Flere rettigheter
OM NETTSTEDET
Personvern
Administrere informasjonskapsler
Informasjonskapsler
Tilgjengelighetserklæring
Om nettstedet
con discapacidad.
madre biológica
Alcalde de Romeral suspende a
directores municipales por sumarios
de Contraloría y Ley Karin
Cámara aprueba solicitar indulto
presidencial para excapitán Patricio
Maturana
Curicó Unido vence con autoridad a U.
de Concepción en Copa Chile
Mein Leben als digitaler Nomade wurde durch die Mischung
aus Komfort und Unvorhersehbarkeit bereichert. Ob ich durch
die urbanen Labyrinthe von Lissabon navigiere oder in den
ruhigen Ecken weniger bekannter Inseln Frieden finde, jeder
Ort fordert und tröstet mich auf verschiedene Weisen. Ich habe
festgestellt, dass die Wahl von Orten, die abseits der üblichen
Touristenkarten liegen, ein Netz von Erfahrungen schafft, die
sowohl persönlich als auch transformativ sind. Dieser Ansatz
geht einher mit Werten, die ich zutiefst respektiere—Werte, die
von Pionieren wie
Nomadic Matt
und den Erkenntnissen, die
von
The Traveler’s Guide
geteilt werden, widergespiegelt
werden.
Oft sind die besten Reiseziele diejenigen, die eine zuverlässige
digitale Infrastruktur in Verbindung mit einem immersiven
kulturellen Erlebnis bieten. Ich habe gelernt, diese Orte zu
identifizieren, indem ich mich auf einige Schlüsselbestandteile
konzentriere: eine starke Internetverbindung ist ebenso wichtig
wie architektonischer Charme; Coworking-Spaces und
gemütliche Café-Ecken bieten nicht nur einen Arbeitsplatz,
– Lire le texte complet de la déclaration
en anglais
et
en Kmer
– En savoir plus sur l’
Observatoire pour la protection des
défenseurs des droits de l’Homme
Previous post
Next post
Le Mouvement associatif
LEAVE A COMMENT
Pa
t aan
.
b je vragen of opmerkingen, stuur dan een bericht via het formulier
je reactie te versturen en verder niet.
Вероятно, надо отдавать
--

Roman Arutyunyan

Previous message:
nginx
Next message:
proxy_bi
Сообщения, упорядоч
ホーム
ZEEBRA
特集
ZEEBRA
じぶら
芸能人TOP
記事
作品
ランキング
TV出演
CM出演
________
_WORK INSTRUCTIONS_. Reproduce the records without changes, from the first line up to and including the line containing "Mein Leben als".

_ANSWER SPACE_.
Flere rettigheter
OM NETTSTEDET
Personvern
Administrere informasjonskapsler
Informasjonskapsler
Tilgjengelighetserklæring
Om nettstedet
con discapacidad.
madre biológica
Alcalde de Romeral suspende a
directores municipales por sumarios
de Contraloría y Ley Karin
Cámara aprueba solicitar indulto
presidencial para excapitán Patricio
Maturana
Curicó Unido vence con autoridad a U.
de Concepción en Copa Chile
Mein Leben als digitaler Nomade wurde durch die Mischung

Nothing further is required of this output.